Senator Levin: Now if he did initiate an attack you’ve . . . indicated he would probably attempt clandestine attacks against us . . .

“One thing is clear: the United States must approach regimes like North Korea resolutely and decisively. The Clinton administration has failed here, sometimes threatening to use force and then backing down, as it often has with Iraq. These regimes are living on borrowed time, so there need be no sense of panic about them. Rather, the first line of defense should be a clear and classical statement of deterrence --** if they do acquire WMD, their weapons will be unusable because any attempt to use them will bring national obliteration.**”
Dr. Condoleeza Rice

As a running dog lackey, I myself am unconcerned about the arrival of my other cousins. You sheep, on the other hand, should be a little bit nervous. However, if you stick with me, no one gets hurt. I’ll protect the flock as a whole. This, of course, will call for sacrifices from individual flock members, but the flock as a whole will carry on.

Hey, if I have to take the stupidity of certain coworkers in consideration for picking material to train them, oughtn’t someone planning to lead the whole damn country be taking the lowest common denominator into account too?

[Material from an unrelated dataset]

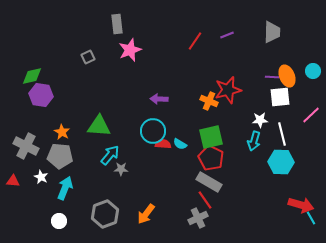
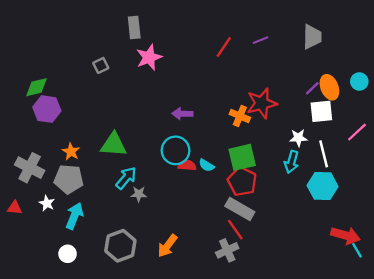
purple line: (272, 77) -> (312, 88), turned -48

There’s a lot more at stake with people not understanding the would-be president’s ideology than not understanding me, after all…

Wacky idea, but I’d like a guy that wouldn’t take advantage of the LCD for evil. God forbid someone even wanted to try and raise their quality of life or something.

Iraq invasion?

Yes, it’s lovely, but it is not a slip.

OP started it.

The fate of all cliches is to dissolve into like-sounding expressions that are indistinguishable from the ones they replace and carry as little meaning.

Watch out for “constructivist decadence”, “recidivistic consonance”, “dualistic constructivism”, “dialogical conceptualism”, “dialectic pseudo-consonance”, and any and all combinations of the above.

Let’s not forget who’s primarily responsible for this ignorance: the “liberal” (snort) media.

Everyone knows who Scott Peterson is. How many know who Scott Ritter is?

Oh, just pretend Jon Stewart said it. And pretend he said it about some conservative. That way, you can laugh.